Domenica è stata inviata una e-mail agli invitati alla cerimonia ufficiale (e cena all’hotel Ca’ Sagredo) del padiglione cinese spiegando che non sarebbe stato presente l’ambasciatore Jia Guide per «circostanze impreviste». Sulla
pagina Facebook dell’ambasciata della Repubblica Popolare Cinese in Italia ieri sono apparsi due post, a testimoniare l’apertura del padiglione «Rinnovamento: una narrazione simbiotica» curato da Ruan Xing e dal China Arts and
Entertainment Group Ltd (Caeg). Visitando il padiglione cinese, la differenza rispetto ad altre partecipazioni sta nella declinazione del tema voluto da Lokko: mentre Corea del Sud e Giappone hanno affrontato di petto ambientalismo e sostenibilità, la Cina ha proposto un modello dove uomo e natura convivono in un futuro altamente tecnologico. In ogni caso ieri, all’inaugurazione, erano presenti i rappresentanti del Caeg, l’organizzazione che ricopre la funzione di commissario dell’esposizione e diversi ospiti di nazionalità cinese. E l’ambasciatore? La «circostanza imprevista» potrebbe essere contenuta proprio nella mostra di Lokko. Nella sezione «Dangerous Liaisons» della mostra alle Corderie dell’arsenale, infatti, è ospitata l’installazione «Investigating Xinjiang’s Network of Detention Camps» (Investigando il network di campi di detenzione nello Xinjiang, regione della Cina, ndr), realizzata da «Killing Architects» (gruppo olandese). L’opera unisce il lavoro di architetti e giornalisti sulla situazione nello Xinjiang.

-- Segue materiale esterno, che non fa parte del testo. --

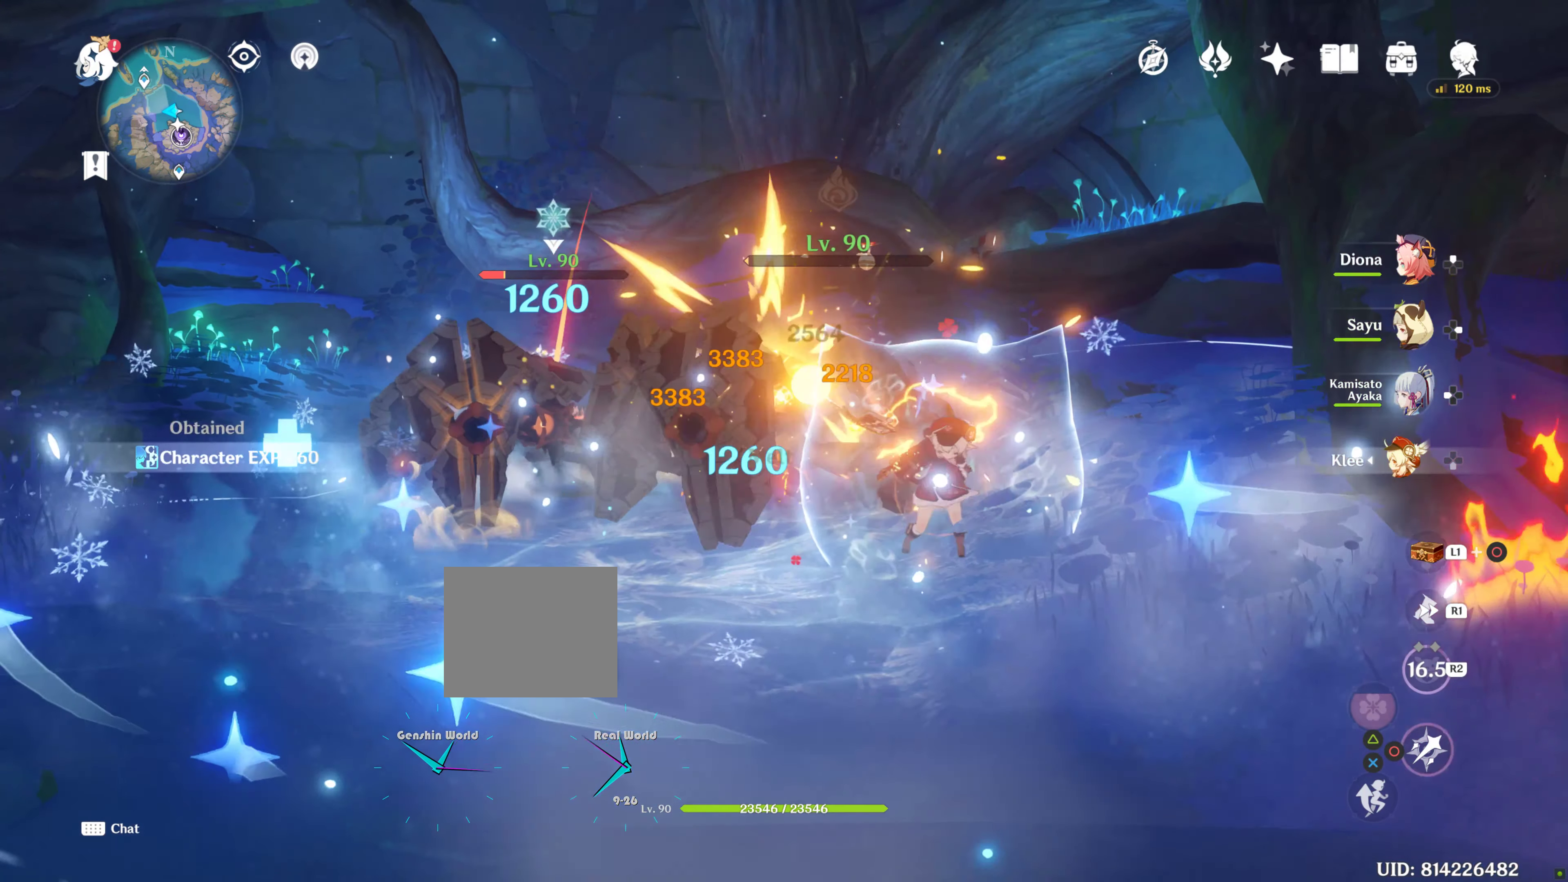
{"buttons": [], "left_stick": "center", "right_stick": "center", "events": [[317, "L2", "up"]]}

Gli olandesi affermano di aver utilizzato immagini satellitari, modellazione in 3d e l’analisi dei regolamenti edilizi carcerari cinesi. «Le cosiddette “immagini satellitari” e le “testimonianze” contenute nel reportage si sono già rivelate molte volte informazioni false. Il rapporto relativo allo Xinjiang preparato dall’australian Strategic Policy Institute (Aspi) utilizza immagini satellitari per localizzare e “studiare” lo Xinjiang – replica l’ambasciata – I luoghi contrassegnati come “campi di rieducazione” sono in realtà strutture pubbliche e civili come edifici per uffici del governo locale, case di cura e scuole. Quei fatti sono completamente aperti e verificati». Sulla violazione dei diritti umani nell’area è stato pubblicato un rapporto Onu, risoltosi nel mancato via libera da parte del Consiglio di portarlo in discussione. E come ogni anno la politica (internazionale) entra in Biennale.